Naturalmente, ao contrário de George W. Bush, Obama não diz "você está conosco ou contra nós". Ele sorriu o seu sorriso e exprimiu "parágrafos muito eloqüentes e rudimentos de citações do Corão Sagrado", notou o advogado internacional americano John Whitbeck. Além disto, Obama não ofereceu mudança, nem plano, apenas um "cansada e moralmente em bancarrota lengalenga americana [a qual] argumenta essencialmente que apenas os ricos, os fortes, os opressores e os aplicadores da injustiça (nomeadamente os americanos e israelenses) têm o direito de utilizar violência, ao passo que os obres, os fracos, os oprimidos e as vítimas da opressão devem... submeter-se ao seu destino e aceitar sejam quais forem as migalhas que os seus superiores possam magnanimamente considerar adequado deixar cair da sua mesa". E ele não ofereceu nem o mais ligeiro reconhecimento de que a maior parte das numerosas vítimas de terrorismo do mundo são pessoas de fé muçulmana — um terrorismo de origem ocidental que não ousa dizer o seu nome.

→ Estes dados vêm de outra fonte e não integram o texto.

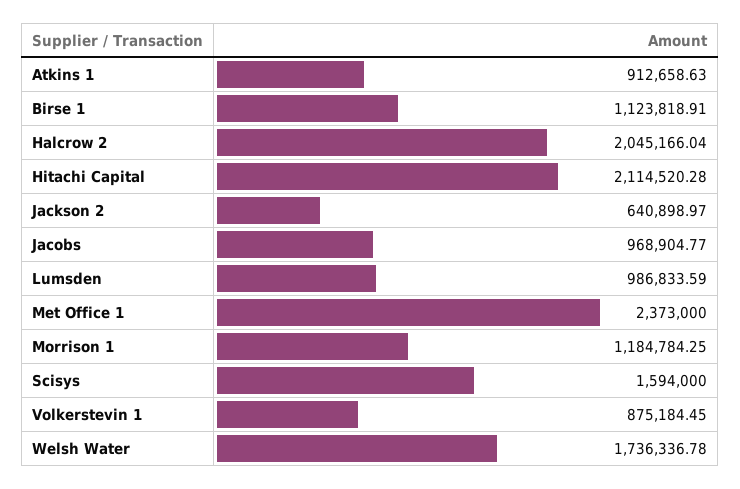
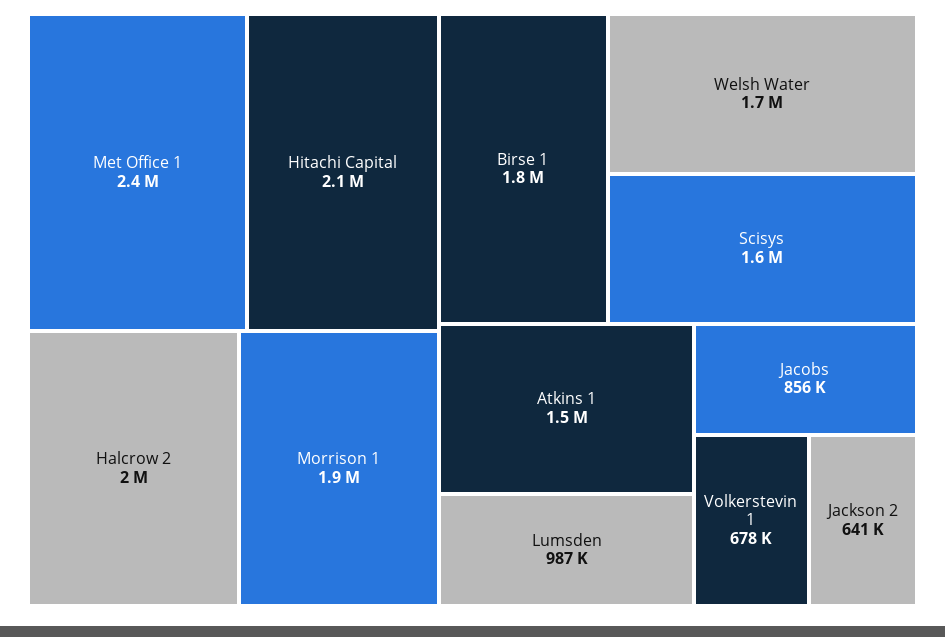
Atkins 1: 912658.63 -> 1500000
Birse 1: 1123818.91 -> 1800000
Jacobs: 968904.77 -> 856000
Morrison 1: 1184784.25 -> 1900000
Volkerstevin 1: 875184.45 -> 678000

No seu "estender a mão" do Cairo, tal como no seu discurso "anti-nuclear" em Berlim, tal como na "esperança" com que ele acenou na sua posse, este esperto jovem político está a desempenhar o papel para o qual foi recrutado e promovido. Este é apresentar uma face benigna, sedutora e mesmo de celebridade da potência americana, a qual pode então prosseguir no rumo do seu objetivo estratégico de dominação, sem levar em conta os desejos do resto da humanidade e os direitos e as vidas dos nossos filhos.